For other distributors, like the Indiana-based Monarch Beverage Co., the popularity of artisanal beverages has resulted in the company also significantly building up its wine business. “As the category shits from domestic beer to more craft beer and wine we certainly try to round out our portfolio on both those levels,” says Ben Francis, director of wine sales for Monarch. “Wine has proven to be a profitable business, a growing business. The alcohol beverage consumer continues to shift more and more within the United States towards that choice of pairing quality and taste instead of tonnage.” Monarch has seen the wine share of its business grow from 11.9 percent in 2008 to 14.6 percent in 2012.

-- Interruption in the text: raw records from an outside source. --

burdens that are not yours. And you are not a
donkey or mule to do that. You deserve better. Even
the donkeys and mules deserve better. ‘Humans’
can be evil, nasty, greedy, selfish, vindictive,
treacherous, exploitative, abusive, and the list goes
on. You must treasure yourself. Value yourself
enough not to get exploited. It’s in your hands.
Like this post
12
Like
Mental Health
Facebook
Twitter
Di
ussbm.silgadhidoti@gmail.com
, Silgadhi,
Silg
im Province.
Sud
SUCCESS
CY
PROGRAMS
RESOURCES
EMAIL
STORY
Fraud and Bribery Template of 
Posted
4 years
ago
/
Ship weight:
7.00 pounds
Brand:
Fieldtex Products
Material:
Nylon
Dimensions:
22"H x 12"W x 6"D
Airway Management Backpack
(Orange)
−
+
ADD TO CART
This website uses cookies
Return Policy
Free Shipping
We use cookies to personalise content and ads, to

On the craft beer front, Monarch is the founding member of the World Class Beer Network of independent, craft oriented beer wholesalers and covers Indiana for the network.

Weak Links in the Chain?
Given the extra challenges associated with specialty beverage distribution, therefore, it’s probably no surprise that the industry is racing to keep up with demand. For now, it’s a good thing. How many other consumer products are experiencing such demand?

But there are also warnings out there. Sometimes things can move too fast—and then suddenly come to a halt. Could consumers suddenly lose their passion for artisanal beverages leaving distributors with overbuilt warehouses filled of slow-moving products? “With all newer products, there is always some risk,” says Steckler. “But at least for now, that doesn’t seem to be much of a problem for the craft products. People have been expecting the growth in craft to level off at some point, but it just doesn’t look like it’s going to be any time soon. And if you look historically at some of the swings in the beer market, they take place over decades or even over a century or more. We don’t expect craft to all of a sudden drop off. But at the same time I think it’s extremely important that everybody, our staff, and the producers, remember to keep an eye on quality. As soon as brands lose the focus on quality, then there could be some real trouble.”

He then adds, “And we view ourselves and our ‘Click brand’ the same way. If we don’t keep a close eye on quality—in our brands and in how we go to market—then we can get into some problems where our brands could suffer too. We also have to be smart and put some limits on how many new brands we bring on board, how many new SKUs we bring on board.”

Along those lines, Bill Anderson of First Beverage Group, worries about whether the distribution arm of the industry can keep up with the demand for craft products—if the funnel he spoke of earlier will eventually clog shut. Signs of this are already happening. “The overall net result is they’re having a harder time finding good distributor options in key metro markets,” he says.

Could this eventually also choke off innovation, as newer brands can’t get the distribution they need to survive? “I don’t think it’s there yet,” he says. “But I think that’s certainly a risk.”

But the result may also be a positive for the industry, with more companies like Click starting up, he says.
“I think you’re going to see some small distributors start up in key markets—and  you’ve already seen it—that are focused on these small, artisanal brands,” says Anderson. “There has to be a wave of smaller distributors created, I think, to help serve these smaller emerging brands. Retailers are doing a good job of giving them shelf space. It’s just will they all be able to find the right distribution platforms? I think that’s the bigger question.”